Oh do ye pluck the thistle now
My bonnie Johnnie Carroll?
Oh do ye see the red-clad tide
Of Billy's captains three?
For the drum beats loud
And the skies a-cloud
For James shall march to London town!
Oh come my Bonnie Carroll come
And give your hand to me.
"Bonnie Carroll"--Jacobite marching song dating to the Dundee RisingYesterday was the Columbus Day holiday, so I called up two friends who, like me, benefit from this random day, and we had a game of Gloire.
With the Dundee Rising swelling, Bonnie Carroll played host to an advance guard of Louis XIV's French army, there in the margins of Scotland to scout out the terrain for a possible invasion. Opposing him were the Lord Templeton and Colonel Sir John Sampson.
Opening disposition of the board is here:
English troops under Col. Sampson approach from the bottom right of the picture, while Templeton and his nephew Parkening have infiltrated the ruined chapel.

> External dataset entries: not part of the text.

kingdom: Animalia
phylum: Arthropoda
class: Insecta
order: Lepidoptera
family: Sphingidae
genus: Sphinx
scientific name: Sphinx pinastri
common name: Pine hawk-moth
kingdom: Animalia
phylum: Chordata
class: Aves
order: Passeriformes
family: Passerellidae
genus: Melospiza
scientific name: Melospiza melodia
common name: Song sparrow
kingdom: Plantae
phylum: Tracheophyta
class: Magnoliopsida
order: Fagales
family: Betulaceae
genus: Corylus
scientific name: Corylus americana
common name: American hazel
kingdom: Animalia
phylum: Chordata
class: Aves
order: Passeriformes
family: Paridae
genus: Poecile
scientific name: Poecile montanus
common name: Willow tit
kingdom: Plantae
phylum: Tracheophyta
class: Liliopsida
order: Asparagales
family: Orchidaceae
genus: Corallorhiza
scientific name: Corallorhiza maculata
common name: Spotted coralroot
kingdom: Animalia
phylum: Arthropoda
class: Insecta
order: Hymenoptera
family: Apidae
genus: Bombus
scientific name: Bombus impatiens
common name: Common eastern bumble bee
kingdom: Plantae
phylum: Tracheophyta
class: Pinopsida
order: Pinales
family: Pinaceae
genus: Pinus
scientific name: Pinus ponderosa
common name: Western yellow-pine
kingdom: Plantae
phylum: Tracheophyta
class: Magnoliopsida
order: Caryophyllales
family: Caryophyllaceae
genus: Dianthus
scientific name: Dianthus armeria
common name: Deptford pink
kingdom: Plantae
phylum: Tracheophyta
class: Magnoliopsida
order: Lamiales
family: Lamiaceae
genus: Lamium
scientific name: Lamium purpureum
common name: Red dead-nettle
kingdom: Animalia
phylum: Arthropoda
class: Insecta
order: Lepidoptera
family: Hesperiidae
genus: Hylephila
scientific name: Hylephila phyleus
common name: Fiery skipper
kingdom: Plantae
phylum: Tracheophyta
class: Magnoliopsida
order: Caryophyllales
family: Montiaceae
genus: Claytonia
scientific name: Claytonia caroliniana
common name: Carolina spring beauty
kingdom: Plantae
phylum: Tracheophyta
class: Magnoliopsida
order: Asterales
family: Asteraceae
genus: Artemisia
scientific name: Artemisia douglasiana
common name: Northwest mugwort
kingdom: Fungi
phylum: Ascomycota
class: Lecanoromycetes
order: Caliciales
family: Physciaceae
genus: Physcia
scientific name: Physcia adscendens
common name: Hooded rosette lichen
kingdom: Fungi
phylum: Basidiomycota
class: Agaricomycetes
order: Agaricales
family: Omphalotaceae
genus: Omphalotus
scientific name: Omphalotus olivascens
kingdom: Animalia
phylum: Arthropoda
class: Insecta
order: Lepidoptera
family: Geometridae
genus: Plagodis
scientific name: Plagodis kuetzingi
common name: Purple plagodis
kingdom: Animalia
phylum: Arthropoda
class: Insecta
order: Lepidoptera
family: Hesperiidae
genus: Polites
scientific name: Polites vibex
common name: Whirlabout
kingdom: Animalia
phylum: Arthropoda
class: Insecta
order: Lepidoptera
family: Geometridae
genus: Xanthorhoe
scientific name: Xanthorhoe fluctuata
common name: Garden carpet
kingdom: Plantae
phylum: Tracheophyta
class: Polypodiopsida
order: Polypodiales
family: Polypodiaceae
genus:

Bonnie Carroll is caught red-handed, colluding with the Frenchies!
Templeton and Parkening go to apprehend the perfidious Jacobite and his bodyguard, now assisted by a French Sergeant:
Templeton drives back the sergeant and bodyguard with a flurry of steel.
Meanwhile, a swirling melee of French and English armies occurs. The chronology is confusing and forgotten--the two English fusiliers die early deaths after a couple of desultory rounds of shooting, and the surviving sergeant and Col. Sampson close with the French commander.
To give you an idea about how fluid the game can be, here is the close combat before:
And after combat outcomes are determined:
The French fusiliers are driven off, and the French officer takes a nasty lump on the head (he later gets a couple more, and ends up unconscious.)
Meanwhile, Parkening finds out that the portly Carroll is no shabby hand with a sword:
Here is the board on the start of the last turn. The board is littered with the dead, the dying, the running away, and Bonnie Carroll and Templeton.
Cue dramatic music! Both men wounded, both loyal unto death to their king, bitter enemies to the end. They pause long enough to salute each other in the ruins of the chapel…
…Before their swords meet.
The game ended before any real resolution could be had--we were on a tight timeline and it was fun to end on a cliffhanger.